(Beginning of EXERCISE PASSAGE)

Debian - SeasStarsRoses/IT GitHub Wiki

Table of Contents


1. Scanning

1.1 Scanner

1.1.1 Simple Scan

With Simple Scan you can scan several pages, crop them and save them as PDF. The tool is good for quick scans. Documents can be saved as PDF, JPF and PNG.

1.1.2 XSane Image Scanner

The XSane Image Scanner recommends to scan texts in their Scanning Tips with 300 DPI and Line Art. You can use it for texts with the following options:

  • Main screen
    • Number of pages to scan. Choose:
      • 1 for manual
      • n for Automatic Document Feeder (ADF)
    • Selects the scan source, such as document feeder: Choose Auto or ADF.
    • Browse for image filename: Choose this button to select a filename.
    • Target icon: Viewer. This will let you view the scanned image, turn it and save as PDF.
    • Type: Set PDF as default. When you are using PNG like Tesseract that set PNG.
    • Scan Mode: Lineart
    • Set Scan Resolution: 300
  • Settings: Choose a Directory Preferences ➡️ Save ➡️ Temporary Directory.
  • Viewer
    • Use the buttons to turn the image.
    • Save it as PDF using File ➡️ Save image.
    • Close Viewer to scan the next page.

1.1.3 Sane Command Line

With Sane it is possible to scan using scanimage commands:

  • Scan a page from manual tray in tiff format to the file output.tiff:
    • scanimage -x 210 -y 297 --mode Gray --resolution 300 --format png > outfile.png
    • Possible formats are e.g. png or tiff
    • Paper size A4 is 210 by 297 millimetres according to Wikipedia.
  • Available options: man scanimage

1.2 File concatenation and conversion

1.2.1 PNG

  • Concatenate two files input1.png and input2.png to a file output.png:
    convert input1.png input1.png -append output.png
  • Turn and Crop an image with the Shotwell viewer.

(End of EXERCISE PASSAGE)
(Beginning of EXTRACTED MATERIAL)

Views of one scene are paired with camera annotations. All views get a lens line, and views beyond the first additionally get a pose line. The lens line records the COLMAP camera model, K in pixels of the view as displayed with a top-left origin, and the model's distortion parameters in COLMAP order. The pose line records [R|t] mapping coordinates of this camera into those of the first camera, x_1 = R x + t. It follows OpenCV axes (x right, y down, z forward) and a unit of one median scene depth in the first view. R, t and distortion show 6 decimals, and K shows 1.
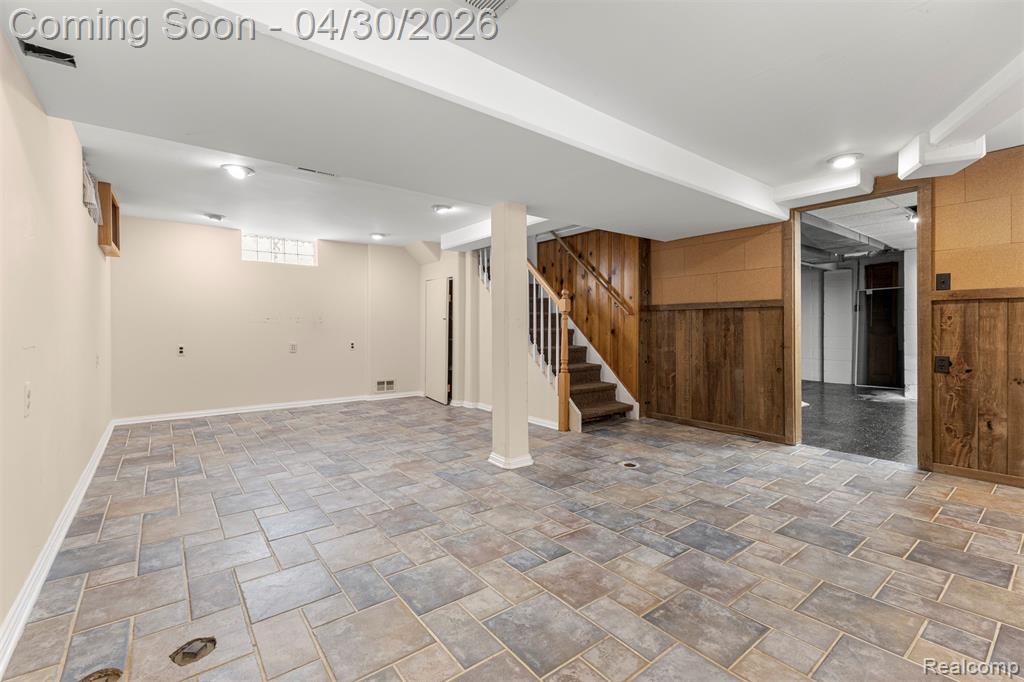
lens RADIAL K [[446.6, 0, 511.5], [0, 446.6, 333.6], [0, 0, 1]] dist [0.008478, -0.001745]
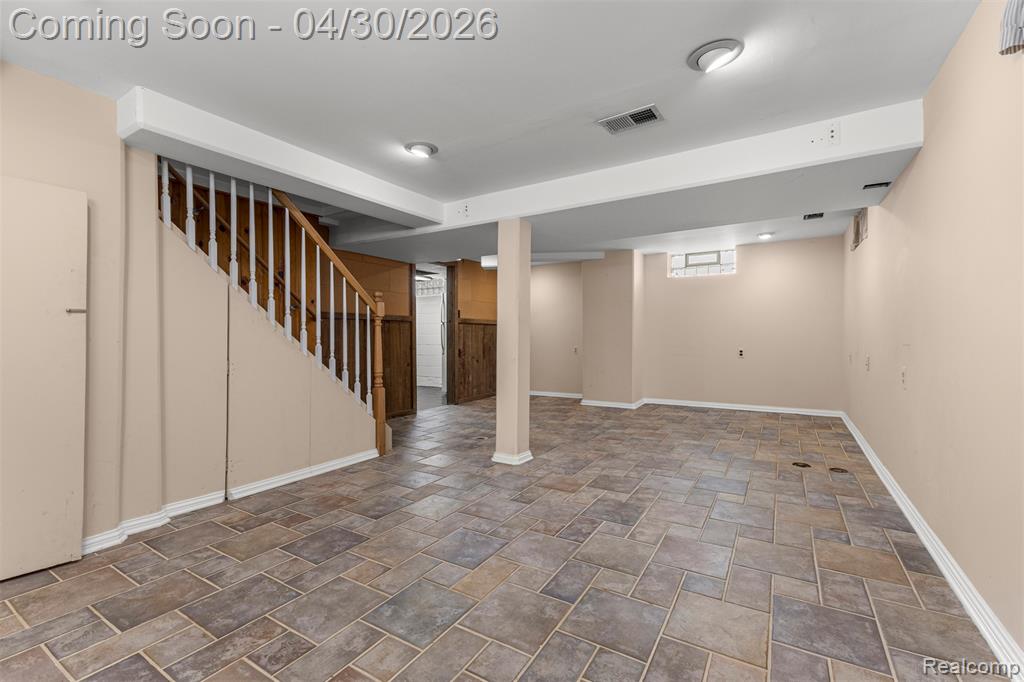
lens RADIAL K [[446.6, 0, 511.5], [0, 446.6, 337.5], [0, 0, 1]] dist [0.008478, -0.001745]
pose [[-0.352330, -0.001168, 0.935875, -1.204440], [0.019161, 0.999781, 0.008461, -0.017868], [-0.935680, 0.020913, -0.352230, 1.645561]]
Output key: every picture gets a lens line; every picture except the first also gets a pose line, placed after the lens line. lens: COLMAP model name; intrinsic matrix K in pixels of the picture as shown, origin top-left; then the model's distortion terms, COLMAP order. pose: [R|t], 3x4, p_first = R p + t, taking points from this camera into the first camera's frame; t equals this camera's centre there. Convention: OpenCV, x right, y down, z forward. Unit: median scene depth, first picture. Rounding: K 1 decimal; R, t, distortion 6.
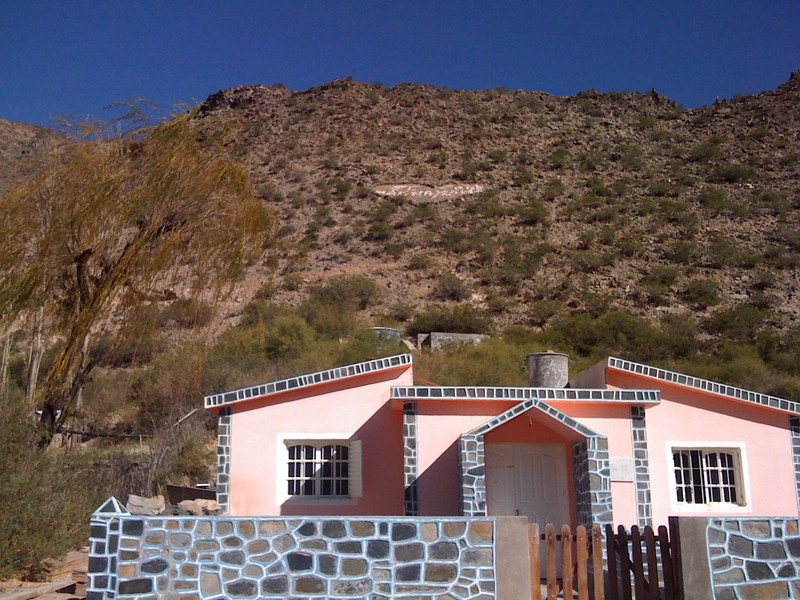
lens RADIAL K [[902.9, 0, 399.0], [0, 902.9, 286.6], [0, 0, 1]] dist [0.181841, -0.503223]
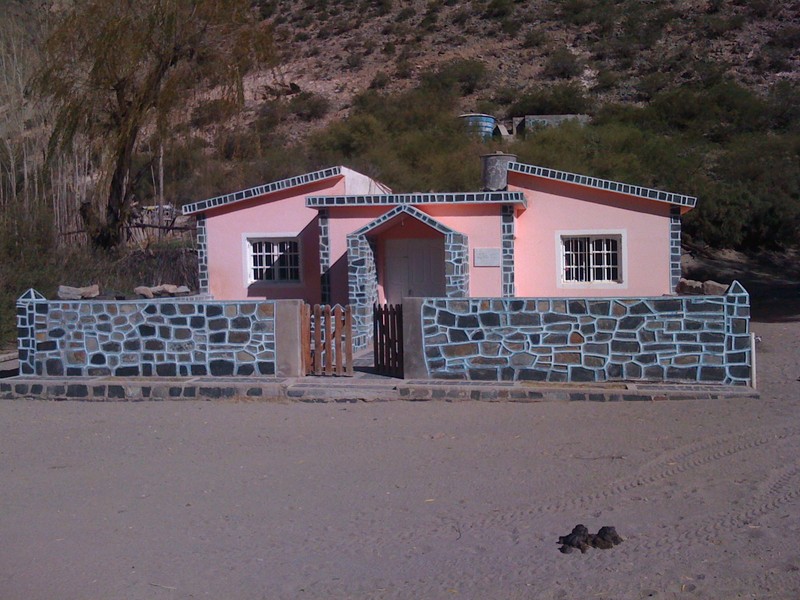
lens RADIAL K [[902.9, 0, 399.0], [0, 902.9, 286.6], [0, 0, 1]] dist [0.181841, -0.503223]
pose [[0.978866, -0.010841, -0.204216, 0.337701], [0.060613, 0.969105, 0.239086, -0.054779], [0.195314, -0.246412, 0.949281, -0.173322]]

(End of EXTRACTED MATERIAL)

Reproduce the portion of the Debian scanning page starting at "The XSane Image" and ending at "Document Feeder (ADF)".

**TASK ANSWER**
The XSane Image Scanner recommends to scan texts in their Scanning Tips with 300 DPI and Line Art. You can use it for texts with the following options:

  • Main screen
    • Number of pages to scan. Choose:
      • 1 for manual
      • n for Automatic Document Feeder (ADF)